### What you will do
A word-for-word copy of the data, pictures excluded, is what this task asks for.

### Provided material
———

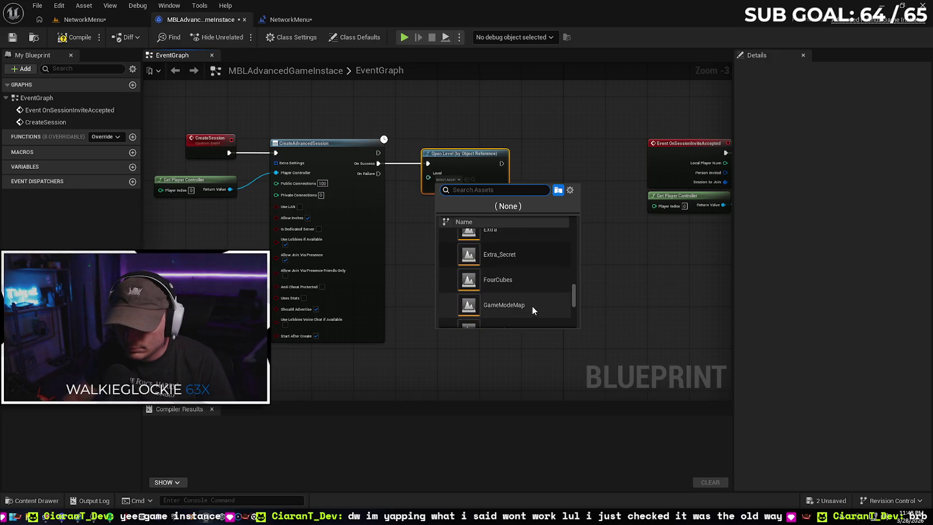
click(533, 305)
click(514, 248)
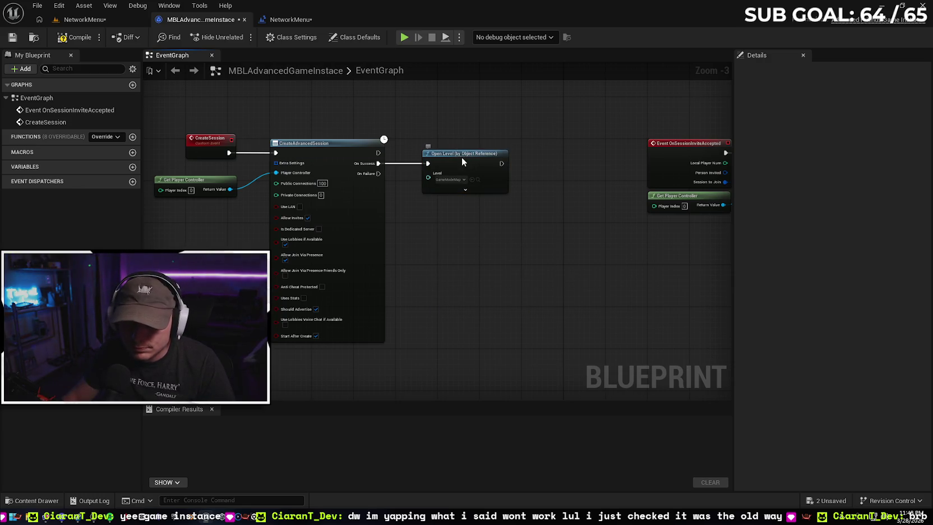
Expand Open Level's inputs and set its Options to listen
drag(462, 157, 456, 157)
click(449, 260)
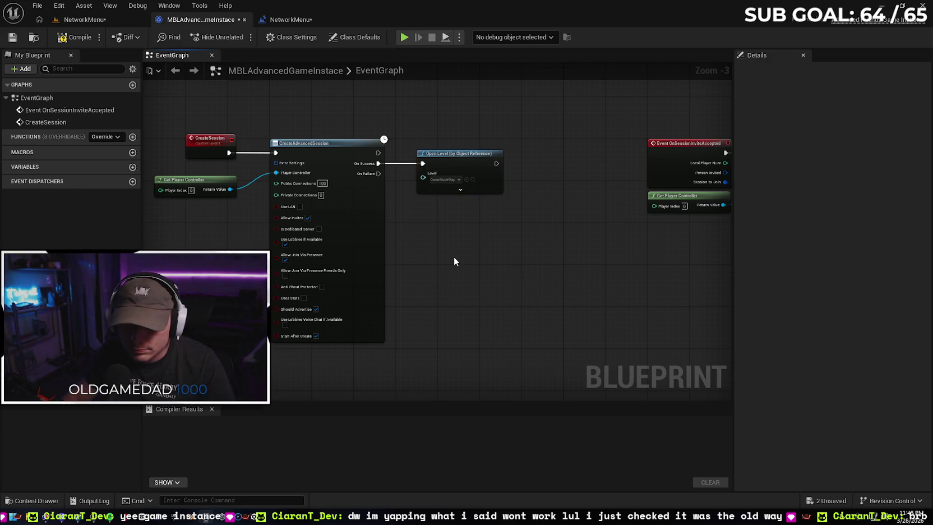
mouse_move(438, 254)
mouse_down()
mouse_move(459, 254)
mouse_move(449, 252)
mouse_up()
click(472, 188)
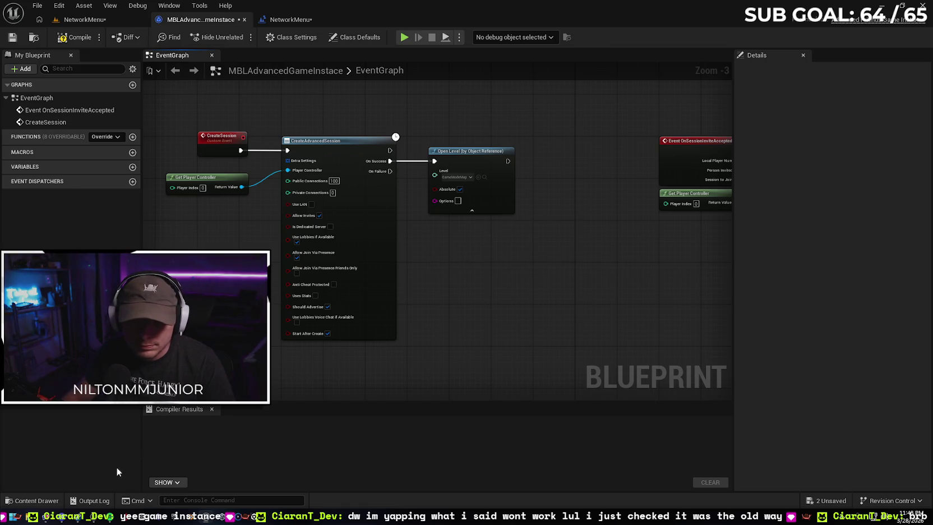
key(alt+Tab)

———

### Answer for this exercise
click(533, 305)
click(514, 248)
Expand Open Level's inputs and set its Options to listen
drag(462, 157, 456, 157)
click(449, 260)
mouse_move(438, 254)
mouse_down()
mouse_move(459, 254)
mouse_move(449, 252)
mouse_up()
click(472, 188)
key(alt+Tab)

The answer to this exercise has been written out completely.